# TASK GOAL
Reproduce, word for word, every line starting at the line that contains "X86337500Y-36790000D03*" and ending with the final line of the entries.

# DATA FOR REVIEW

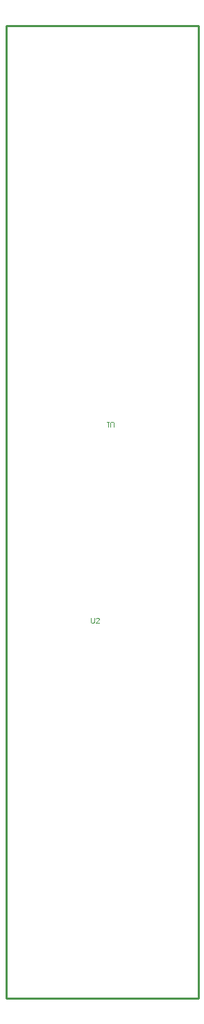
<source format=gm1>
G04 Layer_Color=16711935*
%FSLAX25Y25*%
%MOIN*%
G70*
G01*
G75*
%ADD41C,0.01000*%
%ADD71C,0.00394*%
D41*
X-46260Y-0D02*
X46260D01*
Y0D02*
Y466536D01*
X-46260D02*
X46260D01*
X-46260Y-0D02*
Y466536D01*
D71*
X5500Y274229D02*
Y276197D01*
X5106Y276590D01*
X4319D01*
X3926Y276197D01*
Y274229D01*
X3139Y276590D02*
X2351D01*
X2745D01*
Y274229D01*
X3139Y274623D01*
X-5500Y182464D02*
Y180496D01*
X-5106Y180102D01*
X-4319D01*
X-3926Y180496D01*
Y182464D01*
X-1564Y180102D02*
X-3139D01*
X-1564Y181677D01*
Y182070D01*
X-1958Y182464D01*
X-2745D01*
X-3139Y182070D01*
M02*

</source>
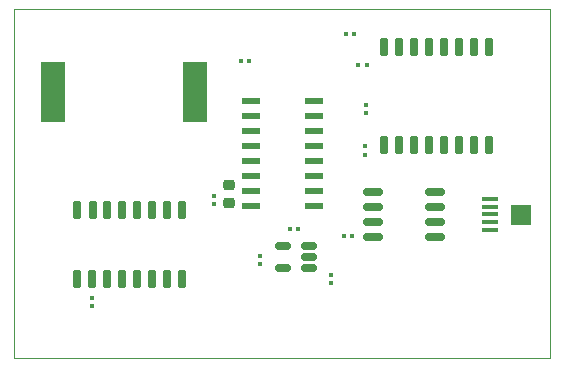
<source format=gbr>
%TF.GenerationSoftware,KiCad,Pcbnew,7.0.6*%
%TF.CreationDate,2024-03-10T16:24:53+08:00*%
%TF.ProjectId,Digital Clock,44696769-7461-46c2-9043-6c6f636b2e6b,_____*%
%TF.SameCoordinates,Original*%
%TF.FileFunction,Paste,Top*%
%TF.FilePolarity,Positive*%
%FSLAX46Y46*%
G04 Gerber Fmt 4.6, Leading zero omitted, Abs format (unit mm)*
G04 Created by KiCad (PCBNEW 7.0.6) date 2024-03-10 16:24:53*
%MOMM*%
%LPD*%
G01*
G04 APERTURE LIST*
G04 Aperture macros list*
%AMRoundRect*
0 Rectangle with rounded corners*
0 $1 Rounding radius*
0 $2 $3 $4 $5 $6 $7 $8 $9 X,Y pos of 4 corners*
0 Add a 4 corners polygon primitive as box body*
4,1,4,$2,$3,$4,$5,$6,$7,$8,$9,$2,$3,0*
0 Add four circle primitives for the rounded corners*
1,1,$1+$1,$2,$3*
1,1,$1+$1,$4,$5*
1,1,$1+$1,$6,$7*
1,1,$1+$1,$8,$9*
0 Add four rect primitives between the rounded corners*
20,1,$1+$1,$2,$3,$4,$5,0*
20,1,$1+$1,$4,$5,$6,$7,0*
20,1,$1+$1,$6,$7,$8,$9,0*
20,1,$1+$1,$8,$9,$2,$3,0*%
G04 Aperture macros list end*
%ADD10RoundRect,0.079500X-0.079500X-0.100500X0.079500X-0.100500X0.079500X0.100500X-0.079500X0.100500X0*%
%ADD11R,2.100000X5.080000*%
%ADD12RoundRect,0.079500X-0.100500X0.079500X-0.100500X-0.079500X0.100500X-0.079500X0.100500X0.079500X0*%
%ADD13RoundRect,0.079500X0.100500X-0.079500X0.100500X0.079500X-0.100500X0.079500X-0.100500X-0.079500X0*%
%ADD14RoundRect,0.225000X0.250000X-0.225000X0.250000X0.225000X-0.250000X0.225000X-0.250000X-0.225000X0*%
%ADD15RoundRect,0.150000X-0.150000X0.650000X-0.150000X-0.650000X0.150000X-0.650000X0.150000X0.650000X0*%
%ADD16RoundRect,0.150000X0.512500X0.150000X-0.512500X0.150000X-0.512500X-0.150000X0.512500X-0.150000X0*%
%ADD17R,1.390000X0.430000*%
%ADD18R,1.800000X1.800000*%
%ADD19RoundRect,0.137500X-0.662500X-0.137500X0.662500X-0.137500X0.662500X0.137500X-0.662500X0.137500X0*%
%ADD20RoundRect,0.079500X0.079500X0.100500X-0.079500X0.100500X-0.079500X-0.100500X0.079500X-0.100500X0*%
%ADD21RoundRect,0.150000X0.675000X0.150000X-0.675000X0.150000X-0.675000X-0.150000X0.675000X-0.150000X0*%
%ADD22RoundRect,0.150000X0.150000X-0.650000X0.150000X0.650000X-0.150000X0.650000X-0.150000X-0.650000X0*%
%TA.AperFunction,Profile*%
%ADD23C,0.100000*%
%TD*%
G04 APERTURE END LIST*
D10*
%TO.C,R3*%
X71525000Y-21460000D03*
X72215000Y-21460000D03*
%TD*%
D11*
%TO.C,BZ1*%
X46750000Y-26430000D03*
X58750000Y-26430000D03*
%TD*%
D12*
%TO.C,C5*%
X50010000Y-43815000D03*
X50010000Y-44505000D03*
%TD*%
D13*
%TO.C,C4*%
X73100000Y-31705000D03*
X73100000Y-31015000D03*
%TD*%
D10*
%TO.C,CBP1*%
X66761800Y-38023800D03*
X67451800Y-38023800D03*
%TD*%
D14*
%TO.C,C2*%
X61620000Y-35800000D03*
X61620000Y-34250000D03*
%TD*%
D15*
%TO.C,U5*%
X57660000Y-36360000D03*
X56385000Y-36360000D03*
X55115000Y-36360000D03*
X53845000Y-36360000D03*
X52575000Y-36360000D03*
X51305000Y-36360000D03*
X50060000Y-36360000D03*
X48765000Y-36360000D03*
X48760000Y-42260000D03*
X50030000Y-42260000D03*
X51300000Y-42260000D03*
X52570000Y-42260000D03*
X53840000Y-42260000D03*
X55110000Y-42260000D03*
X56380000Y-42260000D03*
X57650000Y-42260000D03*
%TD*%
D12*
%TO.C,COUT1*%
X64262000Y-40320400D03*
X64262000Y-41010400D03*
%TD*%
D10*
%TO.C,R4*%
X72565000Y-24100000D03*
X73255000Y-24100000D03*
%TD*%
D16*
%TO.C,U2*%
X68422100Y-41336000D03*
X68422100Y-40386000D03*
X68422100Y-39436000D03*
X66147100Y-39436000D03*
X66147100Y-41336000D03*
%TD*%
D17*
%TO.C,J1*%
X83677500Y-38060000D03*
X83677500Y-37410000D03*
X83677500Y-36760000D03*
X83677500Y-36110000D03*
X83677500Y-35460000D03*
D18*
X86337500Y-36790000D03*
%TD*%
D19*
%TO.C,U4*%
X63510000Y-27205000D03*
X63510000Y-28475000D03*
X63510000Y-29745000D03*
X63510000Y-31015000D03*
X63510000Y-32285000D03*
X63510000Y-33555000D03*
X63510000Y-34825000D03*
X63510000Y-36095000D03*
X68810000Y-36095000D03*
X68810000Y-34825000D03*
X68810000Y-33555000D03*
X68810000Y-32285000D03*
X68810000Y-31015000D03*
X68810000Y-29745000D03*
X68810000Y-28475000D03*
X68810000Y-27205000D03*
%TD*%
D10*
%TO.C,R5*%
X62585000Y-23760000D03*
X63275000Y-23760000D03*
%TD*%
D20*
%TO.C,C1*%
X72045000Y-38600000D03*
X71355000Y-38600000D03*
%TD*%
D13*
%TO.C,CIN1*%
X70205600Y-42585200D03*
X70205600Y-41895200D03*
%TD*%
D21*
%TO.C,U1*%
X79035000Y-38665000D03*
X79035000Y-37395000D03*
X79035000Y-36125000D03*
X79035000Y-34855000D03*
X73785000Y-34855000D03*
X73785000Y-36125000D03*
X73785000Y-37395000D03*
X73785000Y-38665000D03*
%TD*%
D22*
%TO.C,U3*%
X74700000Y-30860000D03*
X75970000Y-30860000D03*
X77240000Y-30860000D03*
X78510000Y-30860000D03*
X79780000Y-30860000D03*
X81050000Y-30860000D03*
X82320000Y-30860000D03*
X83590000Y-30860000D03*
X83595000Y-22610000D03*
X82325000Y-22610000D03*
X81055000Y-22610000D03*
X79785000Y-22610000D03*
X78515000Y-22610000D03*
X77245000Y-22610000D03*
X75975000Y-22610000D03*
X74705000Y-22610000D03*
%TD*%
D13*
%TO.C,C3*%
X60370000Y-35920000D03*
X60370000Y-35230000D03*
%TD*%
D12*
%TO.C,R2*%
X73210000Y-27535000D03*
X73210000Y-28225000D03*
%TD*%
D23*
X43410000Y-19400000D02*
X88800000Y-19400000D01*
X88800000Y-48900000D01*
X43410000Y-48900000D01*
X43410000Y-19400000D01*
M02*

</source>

# SOLUTION TO THIS PROBLEM
X86337500Y-36790000D03*
%TD*%
D19*
%TO.C,U4*%
X63510000Y-27205000D03*
X63510000Y-28475000D03*
X63510000Y-29745000D03*
X63510000Y-31015000D03*
X63510000Y-32285000D03*
X63510000Y-33555000D03*
X63510000Y-34825000D03*
X63510000Y-36095000D03*
X68810000Y-36095000D03*
X68810000Y-34825000D03*
X68810000Y-33555000D03*
X68810000Y-32285000D03*
X68810000Y-31015000D03*
X68810000Y-29745000D03*
X68810000Y-28475000D03*
X68810000Y-27205000D03*
%TD*%
D10*
%TO.C,R5*%
X62585000Y-23760000D03*
X63275000Y-23760000D03*
%TD*%
D20*
%TO.C,C1*%
X72045000Y-38600000D03*
X71355000Y-38600000D03*
%TD*%
D13*
%TO.C,CIN1*%
X70205600Y-42585200D03*
X70205600Y-41895200D03*
%TD*%
D21*
%TO.C,U1*%
X79035000Y-38665000D03*
X79035000Y-37395000D03*
X79035000Y-36125000D03*
X79035000Y-34855000D03*
X73785000Y-34855000D03*
X73785000Y-36125000D03*
X73785000Y-37395000D03*
X73785000Y-38665000D03*
%TD*%
D22*
%TO.C,U3*%
X74700000Y-30860000D03*
X75970000Y-30860000D03*
X77240000Y-30860000D03*
X78510000Y-30860000D03*
X79780000Y-30860000D03*
X81050000Y-30860000D03*
X82320000Y-30860000D03*
X83590000Y-30860000D03*
X83595000Y-22610000D03*
X82325000Y-22610000D03*
X81055000Y-22610000D03*
X79785000Y-22610000D03*
X78515000Y-22610000D03*
X77245000Y-22610000D03*
X75975000Y-22610000D03*
X74705000Y-22610000D03*
%TD*%
D13*
%TO.C,C3*%
X60370000Y-35920000D03*
X60370000Y-35230000D03*
%TD*%
D12*
%TO.C,R2*%
X73210000Y-27535000D03*
X73210000Y-28225000D03*
%TD*%
D23*
X43410000Y-19400000D02*
X88800000Y-19400000D01*
X88800000Y-48900000D01*
X43410000Y-48900000D01*
X43410000Y-19400000D01*
M02*

</source>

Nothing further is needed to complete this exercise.